(READING TEXT begins)

Quantum Plasmon Resonance Illuminated
STANFORD, Calif., March 29, 2012 — Plasmon resonance at the nanoscale, the phenomenon responsible for the vibrant hues of stained-glass windows such as those at Notre Dame Cathedral in Paris, can kill cancer cells and has the potential to drive forward quantum optics and bioimaging, new research suggests.
The physical phenomenon of plasmon resonances in small metal particles has been used for centuries, most noticeably in the vibrant hues of the great stained-glass windows of the world. More recently, plasmon resonances have been used by engineers to develop new, light-activated cancer treatments and to enhance light absorption in photovoltaics and photocatalysis.
"The stained-glass windows of Notre Dame Cathedral and Stanford Chapel derive their color from metal nanoparticles embedded in the glass," said Jennifer Dionne, an assistant professor of materials science and engineering at Stanford University. "When the windows are illuminated, the nanoparticles scatter specific colors depending on the particle's size and geometry."
Plasmon resonance is generally understood at the classical level, but, as with so many other physical phenomena, it seems to break down at the quantum level. "For particles smaller than about 10 nanometers in diameter, plasmon resonances are poorly understood," said Jonathan Scholl, a doctoral candidate in Stanford's School of Engineering.
At the quantum level, metal nanoparticles exhibit unique physical and chemical properties that are not seen in larger amounts of the same material. The geometry of the nanoparticle also affects how it behaves, especially if the nanoparticle is confined. In that case, the effects of quantum confinement take over how a particle responds to electrons and photons.

(READING TEXT ends)

(ACTIONS TO TAKE):
[a] According to the plasmon resonance article, below what size are plasmon resonances in particles poorly understood?
[b] Rewrite the plasmon resonance article starting at "Quantum Plasmon Resonance" and ending at "new research suggests.", changing "stained-glass" to "colored-glass" each time it appears.
[c] Translate this sentence from the plasmon resonance article into Spanish: "At the quantum level, metal nanoparticles exhibit unique physical and chemical properties that are not seen in larger amounts of the same material."

(DATA SUPPLIED begins)

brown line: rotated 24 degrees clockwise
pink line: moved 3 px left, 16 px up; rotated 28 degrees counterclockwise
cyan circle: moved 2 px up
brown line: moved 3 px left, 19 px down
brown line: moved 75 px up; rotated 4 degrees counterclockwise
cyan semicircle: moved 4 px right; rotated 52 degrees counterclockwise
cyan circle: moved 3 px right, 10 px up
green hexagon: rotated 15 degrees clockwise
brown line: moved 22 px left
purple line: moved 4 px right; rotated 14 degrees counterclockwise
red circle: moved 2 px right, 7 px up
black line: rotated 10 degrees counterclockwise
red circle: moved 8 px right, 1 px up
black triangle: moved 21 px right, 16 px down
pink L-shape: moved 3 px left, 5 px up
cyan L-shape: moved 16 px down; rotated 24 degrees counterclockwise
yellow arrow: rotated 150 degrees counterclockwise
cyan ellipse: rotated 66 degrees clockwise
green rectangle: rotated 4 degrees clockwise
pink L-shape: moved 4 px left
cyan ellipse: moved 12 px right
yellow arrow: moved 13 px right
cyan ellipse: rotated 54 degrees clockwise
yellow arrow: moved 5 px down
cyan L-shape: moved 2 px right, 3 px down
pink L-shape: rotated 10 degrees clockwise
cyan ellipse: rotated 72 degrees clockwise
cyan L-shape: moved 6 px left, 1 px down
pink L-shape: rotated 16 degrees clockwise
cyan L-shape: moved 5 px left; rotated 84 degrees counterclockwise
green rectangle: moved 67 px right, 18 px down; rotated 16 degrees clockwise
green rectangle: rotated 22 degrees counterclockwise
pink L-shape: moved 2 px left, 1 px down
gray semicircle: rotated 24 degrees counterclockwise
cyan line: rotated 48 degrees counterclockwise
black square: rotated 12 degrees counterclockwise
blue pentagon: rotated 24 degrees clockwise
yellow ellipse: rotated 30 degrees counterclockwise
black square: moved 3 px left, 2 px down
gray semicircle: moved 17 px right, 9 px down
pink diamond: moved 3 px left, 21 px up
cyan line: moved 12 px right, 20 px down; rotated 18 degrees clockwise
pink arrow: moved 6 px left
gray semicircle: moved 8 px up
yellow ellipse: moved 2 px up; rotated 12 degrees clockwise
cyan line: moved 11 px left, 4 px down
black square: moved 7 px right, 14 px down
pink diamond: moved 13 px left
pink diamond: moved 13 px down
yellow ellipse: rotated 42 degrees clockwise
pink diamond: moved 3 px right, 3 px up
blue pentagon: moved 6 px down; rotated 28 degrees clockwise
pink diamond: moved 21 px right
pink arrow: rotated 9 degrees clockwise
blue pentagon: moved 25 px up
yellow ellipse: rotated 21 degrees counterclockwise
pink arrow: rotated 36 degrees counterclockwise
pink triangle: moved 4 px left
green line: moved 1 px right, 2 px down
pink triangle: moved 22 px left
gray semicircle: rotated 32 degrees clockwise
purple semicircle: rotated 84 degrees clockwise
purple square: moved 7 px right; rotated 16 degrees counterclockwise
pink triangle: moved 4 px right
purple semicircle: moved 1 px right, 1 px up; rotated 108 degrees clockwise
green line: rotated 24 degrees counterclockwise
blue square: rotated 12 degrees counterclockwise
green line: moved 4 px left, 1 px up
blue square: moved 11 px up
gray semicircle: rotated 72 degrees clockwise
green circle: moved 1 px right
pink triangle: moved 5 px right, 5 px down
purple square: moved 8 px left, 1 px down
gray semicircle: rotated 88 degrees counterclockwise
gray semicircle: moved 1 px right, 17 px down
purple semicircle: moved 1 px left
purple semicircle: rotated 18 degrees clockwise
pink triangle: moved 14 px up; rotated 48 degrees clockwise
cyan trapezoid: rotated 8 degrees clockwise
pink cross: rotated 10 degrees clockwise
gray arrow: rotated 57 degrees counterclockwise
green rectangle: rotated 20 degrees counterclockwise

(DATA SUPPLIED ends)

(WRITTEN ANSWERS):
[a] About 10 nanometers in diameter.

[b]
Quantum Plasmon Resonance Illuminated
STANFORD, Calif., March 29, 2012 — Plasmon resonance at the nanoscale, the phenomenon responsible for the vibrant hues of colored-glass windows such as those at Notre Dame Cathedral in Paris, can kill cancer cells and has the potential to drive forward quantum optics and bioimaging, new research suggests.

[c] A nivel cuántico, las nanopartículas metálicas presentan propiedades físicas y químicas únicas que no se observan en cantidades mayores del mismo material.